Storage Manager initial import
How to use Storage Manager with an existing kdb+ database
Storage Manager (SM) guarantees atomicity during write-down; and at the same time ensures that a database is mountable by vanilla kdb+ process at any point in time. To achieve this, SM uses symbolic links to represent a standard kdb+ segmented database, while keeping the backing data in a proprietary structure. Data in object storage is excluded from this transformation, and kept in standard kdb+ format.
Thus, to work with an existing database, SM first needs to adjust the database to its own format.
Import scenarios
Three scenarios are supported: - partitioned database on disk - partitions only in object storage - partitions on disk and partitions in object storage (the same date partition can't exist in both)
Configuration
Configure the SM to check for an existing kdb+ database under the elements.sm
key within an assembly file. Once the SM has been initialized for the first time, and the database has been imported, this configuration can be removed.
elements:
sm:
description: Storage manager
source: stream
initialImport: true
tiers:
- name: stream
mount: rdb
- name: idb
mount: idb
schedule:
freq: 00:15:00
- name: hdb
mount: hdb
store: file:///data/hdb
schedule:
snap: 00:00:00
retain:
time: 2 weeks
- name: objstor
mount: hdb
store: s3://historical-data/db
name | type | required | description |
---|---|---|---|
initialImport |
boolean | No | When the flag is enabled the SM will check for an existing kdb+ database under the data sub-directory of the directory pointed to by baseURI of the HDB-based mount. If a database isn't found at the location the SM will terminate. After the first SM startup, the flag is redundant and can be removed. |
Simple partitioned database on disk
The database is in the standard format for a partitioned (non-segmented) database. Put the database under the data
sub-directory of the directory pointed to by baseURI
of the HDB-based mount
, that is, the mount whose type=local
, and partition=date
. The database is converted in-place to SM format.
mounts:
rdb:
type: stream
partition: none
baseURI: none
idb:
type: local
partition: ordinal
baseURI: file:///data/idb
hdb:
type: local
partition: date
baseURI: file:///data/hdb
Example schema definition
tables:
trade:
description: Trade data
type: partitioned
prtnCol: time
sortColsOrd: sym
sortColsDisk: sym
columns:
- name: time
description: Time
type: timestamp
- name: sym
description: Symbol name
type: symbol
attrMem: grouped
attrDisk: parted
attrOrd: parted
- name: price
description: Price
type: float
- name: size
description: Size
type: long
Database structure
tree /data/hdb/data
├── 2024.01.01
│ └── trade
│ ├── price
│ ├── size
│ ├── sym
│ └── time
├── 2024.01.02
│ └── trade
│ ├── price
│ ├── size
│ ├── sym
│ └── time
└── sym
It is possible to have partitions located in object storage: set the store
property of the last HDB-based tier to point to it (e.g. s3://historical-data/db
), and SM will add an entry for it in the generated par.txt
.
Partitions only in object storage
This scenario resembles the Simple partitioned database scenario, except that the location pointed to by the first HDB-based tier contains only the sym
file (if applicable): all the partitions exist in object storage. SM will add an entry for it in the generated par.txt
.
Database structure
tree data/hdb/data
data/hdb/data
└── sym
aws s3 ls s3://historical-data/db
PRE 2024.01.01/
PRE 2024.01.02/
Prerequisites
The following conditions must be met for all the above scenarios:
- tables match the schema specified in the assembly configuration
- partition values are
date
- no overlap between partition values (across tiers)

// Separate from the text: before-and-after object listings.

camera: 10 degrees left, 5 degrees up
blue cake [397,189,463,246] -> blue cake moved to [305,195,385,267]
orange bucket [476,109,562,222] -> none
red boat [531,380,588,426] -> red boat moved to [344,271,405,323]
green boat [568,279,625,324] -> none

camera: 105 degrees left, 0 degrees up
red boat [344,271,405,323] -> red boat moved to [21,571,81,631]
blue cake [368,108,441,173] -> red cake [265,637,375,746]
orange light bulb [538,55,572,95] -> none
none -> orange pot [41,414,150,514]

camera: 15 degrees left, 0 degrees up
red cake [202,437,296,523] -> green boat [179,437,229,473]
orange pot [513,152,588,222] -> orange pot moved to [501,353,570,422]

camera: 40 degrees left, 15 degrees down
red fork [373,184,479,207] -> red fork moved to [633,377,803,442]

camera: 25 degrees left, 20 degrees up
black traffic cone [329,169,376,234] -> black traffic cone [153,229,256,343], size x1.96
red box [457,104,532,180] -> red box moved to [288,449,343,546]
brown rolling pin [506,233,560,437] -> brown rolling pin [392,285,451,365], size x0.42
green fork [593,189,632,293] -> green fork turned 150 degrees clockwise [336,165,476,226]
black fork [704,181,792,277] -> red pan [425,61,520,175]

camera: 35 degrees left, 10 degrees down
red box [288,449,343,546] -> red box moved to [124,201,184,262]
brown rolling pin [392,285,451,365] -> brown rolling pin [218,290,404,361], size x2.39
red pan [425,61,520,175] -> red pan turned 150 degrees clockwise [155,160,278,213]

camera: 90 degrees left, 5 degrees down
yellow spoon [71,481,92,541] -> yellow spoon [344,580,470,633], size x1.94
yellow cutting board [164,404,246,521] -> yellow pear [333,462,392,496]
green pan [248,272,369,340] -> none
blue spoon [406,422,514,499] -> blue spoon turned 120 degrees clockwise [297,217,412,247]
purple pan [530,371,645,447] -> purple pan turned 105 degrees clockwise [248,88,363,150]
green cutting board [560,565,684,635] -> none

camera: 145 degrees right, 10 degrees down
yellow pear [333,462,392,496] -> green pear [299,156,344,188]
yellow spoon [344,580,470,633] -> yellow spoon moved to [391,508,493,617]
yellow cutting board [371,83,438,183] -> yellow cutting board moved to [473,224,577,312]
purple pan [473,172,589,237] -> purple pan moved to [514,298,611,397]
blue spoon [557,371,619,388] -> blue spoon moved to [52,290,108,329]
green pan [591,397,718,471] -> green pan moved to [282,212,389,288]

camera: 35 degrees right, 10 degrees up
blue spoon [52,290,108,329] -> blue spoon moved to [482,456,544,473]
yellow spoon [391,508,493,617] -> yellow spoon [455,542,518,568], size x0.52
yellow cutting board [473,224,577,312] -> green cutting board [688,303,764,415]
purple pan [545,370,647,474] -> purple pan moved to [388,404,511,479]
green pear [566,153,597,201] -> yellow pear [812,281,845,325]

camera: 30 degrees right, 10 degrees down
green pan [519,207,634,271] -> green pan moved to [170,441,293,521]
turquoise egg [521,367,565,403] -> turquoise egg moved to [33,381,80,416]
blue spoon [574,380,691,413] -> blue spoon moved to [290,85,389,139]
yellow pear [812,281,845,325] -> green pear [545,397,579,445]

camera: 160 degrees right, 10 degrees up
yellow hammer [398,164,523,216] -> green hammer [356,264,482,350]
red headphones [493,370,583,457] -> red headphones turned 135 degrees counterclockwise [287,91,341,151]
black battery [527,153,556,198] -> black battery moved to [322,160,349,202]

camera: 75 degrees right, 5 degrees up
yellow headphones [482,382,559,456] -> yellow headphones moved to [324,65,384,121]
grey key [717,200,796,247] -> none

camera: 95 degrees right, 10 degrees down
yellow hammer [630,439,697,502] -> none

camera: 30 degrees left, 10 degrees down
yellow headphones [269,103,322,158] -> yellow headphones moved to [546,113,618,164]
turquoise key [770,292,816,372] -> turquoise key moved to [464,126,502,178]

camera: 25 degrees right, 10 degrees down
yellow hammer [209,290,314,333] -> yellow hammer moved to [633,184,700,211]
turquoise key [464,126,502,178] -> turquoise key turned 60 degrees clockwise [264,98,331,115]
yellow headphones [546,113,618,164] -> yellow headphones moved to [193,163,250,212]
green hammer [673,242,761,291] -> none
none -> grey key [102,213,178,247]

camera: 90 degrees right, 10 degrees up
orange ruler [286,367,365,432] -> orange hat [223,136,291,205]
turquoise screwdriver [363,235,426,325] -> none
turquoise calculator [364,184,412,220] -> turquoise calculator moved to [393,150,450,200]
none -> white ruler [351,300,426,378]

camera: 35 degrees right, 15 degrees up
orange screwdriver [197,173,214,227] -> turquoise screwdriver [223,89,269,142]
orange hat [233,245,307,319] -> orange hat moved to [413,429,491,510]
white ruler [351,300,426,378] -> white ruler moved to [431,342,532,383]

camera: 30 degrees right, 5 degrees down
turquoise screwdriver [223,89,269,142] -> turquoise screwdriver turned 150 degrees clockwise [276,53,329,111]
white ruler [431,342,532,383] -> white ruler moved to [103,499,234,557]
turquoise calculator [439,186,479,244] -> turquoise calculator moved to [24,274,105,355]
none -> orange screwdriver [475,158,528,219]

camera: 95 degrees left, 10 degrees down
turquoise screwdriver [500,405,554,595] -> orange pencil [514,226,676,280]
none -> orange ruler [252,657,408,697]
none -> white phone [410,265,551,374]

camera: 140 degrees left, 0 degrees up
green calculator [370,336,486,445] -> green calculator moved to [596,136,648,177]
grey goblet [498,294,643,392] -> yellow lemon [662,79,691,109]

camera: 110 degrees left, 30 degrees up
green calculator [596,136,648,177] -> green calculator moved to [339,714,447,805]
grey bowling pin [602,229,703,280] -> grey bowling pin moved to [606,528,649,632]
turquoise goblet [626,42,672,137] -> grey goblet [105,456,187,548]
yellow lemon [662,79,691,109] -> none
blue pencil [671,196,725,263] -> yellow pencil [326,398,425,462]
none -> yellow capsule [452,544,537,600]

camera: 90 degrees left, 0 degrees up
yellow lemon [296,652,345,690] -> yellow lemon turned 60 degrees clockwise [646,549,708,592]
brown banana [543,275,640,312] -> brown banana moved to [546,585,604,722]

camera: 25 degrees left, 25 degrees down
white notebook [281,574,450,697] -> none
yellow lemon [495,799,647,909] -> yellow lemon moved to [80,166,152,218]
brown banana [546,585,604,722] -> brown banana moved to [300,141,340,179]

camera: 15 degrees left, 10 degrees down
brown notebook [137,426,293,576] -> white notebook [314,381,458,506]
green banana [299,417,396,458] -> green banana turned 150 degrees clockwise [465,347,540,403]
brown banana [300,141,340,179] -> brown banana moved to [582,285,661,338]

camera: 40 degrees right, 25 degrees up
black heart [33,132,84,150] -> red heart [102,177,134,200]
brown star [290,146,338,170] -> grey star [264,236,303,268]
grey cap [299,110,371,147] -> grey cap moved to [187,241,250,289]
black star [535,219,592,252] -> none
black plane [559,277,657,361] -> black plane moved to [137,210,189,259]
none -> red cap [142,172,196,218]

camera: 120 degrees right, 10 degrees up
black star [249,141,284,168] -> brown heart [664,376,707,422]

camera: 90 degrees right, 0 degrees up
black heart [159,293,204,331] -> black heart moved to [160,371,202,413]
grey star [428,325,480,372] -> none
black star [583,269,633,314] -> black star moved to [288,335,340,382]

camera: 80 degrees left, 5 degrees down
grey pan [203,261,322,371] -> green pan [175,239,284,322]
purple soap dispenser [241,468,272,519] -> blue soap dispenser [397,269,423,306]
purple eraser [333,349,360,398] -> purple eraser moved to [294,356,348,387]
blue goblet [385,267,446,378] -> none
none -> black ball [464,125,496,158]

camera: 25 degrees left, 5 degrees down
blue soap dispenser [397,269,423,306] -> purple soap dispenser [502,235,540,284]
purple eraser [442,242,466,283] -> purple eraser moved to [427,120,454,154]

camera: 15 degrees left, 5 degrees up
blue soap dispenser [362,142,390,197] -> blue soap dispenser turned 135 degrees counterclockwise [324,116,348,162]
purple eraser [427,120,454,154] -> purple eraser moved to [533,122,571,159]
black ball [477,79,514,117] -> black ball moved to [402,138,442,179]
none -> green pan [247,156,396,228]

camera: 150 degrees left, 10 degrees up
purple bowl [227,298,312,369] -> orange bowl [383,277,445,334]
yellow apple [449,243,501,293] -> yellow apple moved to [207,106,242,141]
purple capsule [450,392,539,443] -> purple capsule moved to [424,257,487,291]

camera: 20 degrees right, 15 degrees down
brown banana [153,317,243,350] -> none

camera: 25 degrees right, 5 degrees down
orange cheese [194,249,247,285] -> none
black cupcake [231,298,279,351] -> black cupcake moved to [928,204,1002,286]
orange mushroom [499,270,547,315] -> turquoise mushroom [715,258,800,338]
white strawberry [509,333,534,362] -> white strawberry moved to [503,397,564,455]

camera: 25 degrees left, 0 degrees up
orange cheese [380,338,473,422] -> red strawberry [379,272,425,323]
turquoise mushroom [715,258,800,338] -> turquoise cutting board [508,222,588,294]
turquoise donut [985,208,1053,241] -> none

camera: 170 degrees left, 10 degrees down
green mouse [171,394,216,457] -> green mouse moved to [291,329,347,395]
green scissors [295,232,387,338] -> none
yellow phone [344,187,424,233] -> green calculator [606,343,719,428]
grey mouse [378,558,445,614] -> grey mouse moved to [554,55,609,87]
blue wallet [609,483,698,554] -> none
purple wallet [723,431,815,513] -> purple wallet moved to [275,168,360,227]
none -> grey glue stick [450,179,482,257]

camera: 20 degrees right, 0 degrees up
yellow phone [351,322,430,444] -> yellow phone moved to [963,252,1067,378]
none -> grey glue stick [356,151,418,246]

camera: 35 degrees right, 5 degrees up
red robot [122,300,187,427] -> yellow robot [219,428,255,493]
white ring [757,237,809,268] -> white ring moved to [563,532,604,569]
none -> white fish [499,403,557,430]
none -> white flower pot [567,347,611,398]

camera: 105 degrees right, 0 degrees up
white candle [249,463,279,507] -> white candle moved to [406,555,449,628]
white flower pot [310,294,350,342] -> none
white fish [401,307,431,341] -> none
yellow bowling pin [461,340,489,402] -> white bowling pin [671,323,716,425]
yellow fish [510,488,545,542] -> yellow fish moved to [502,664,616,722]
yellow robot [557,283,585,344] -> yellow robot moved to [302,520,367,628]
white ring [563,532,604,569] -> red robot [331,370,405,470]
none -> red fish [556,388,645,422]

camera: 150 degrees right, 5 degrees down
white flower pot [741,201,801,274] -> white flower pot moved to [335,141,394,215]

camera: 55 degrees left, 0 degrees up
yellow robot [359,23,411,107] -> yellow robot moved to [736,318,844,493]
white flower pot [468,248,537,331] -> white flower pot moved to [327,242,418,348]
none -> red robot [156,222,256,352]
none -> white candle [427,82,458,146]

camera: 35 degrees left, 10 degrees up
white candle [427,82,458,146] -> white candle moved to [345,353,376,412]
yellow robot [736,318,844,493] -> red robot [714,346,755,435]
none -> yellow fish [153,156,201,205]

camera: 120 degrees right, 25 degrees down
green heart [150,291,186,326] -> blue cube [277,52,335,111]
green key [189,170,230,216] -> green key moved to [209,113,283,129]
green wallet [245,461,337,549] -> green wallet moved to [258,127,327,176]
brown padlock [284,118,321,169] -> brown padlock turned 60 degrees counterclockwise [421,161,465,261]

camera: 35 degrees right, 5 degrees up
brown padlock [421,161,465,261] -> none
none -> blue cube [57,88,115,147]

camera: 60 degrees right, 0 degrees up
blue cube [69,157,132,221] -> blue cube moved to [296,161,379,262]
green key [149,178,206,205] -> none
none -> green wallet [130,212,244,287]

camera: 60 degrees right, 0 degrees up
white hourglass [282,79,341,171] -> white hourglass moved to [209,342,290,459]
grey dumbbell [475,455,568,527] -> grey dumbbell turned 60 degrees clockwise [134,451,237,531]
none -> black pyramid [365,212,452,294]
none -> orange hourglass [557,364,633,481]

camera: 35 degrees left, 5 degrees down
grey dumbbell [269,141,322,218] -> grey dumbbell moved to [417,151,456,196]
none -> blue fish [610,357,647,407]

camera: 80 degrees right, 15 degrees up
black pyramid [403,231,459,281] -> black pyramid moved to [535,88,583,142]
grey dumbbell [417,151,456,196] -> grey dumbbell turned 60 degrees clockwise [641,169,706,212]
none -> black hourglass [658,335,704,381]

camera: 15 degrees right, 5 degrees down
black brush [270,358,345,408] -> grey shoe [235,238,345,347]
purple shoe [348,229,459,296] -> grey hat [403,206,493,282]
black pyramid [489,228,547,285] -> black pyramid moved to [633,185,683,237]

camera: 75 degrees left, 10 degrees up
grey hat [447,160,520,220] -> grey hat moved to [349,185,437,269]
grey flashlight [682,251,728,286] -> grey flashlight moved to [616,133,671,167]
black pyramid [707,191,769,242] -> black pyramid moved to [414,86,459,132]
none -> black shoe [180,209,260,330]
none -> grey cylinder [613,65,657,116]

- a backup copy of the data exists
Backup policy
Note that the backup is not enforced, since it is likely originating in a different volume before being copied to the SM volume. It is up to the user to ensure that this data is backed up somewhere prior to starting SM.
Future support
In the future, SM will support importing a fully segmented database, whose segments map one-to-one with tiers specified in the assembly configuration.
Database validation
The SM will validate the database against the schema configuration within the assembly to ensure that it conforms and is operational. If the SM validation finds any issues with the database it will provide details in the logs on what validation failed, and what needs to be addressed, before terminating. In this scenario the user can take SM offline and resolve the validation failures locally before attempting to re-initialize SM again.
SM will check the size of the database prior to carrying out the validation. The size is measured by the total number of files the database has under its root. By default this threshold is set to 1,000,000 files. If this threshold is exceeded, the validation will carry out spot checks on a reduced number of partitions, for example for 1 year of partitions 50% partitions will be validated, for 50 years 5% of partitions will be validated. The threshold can be overridden by setting the KXI_VALIDATION_MAX_FILES
environment variable. To enable a full database validation, KXI_VALIDATION_MAX_FILES
can be set to either 0W
or infinity
.
Error recovery
SM has a recovery mechanism: if it gets interrupted during a long conversion, on restart it continues where it left off. If an error occurs during conversion, SM rolls back the database to its original state.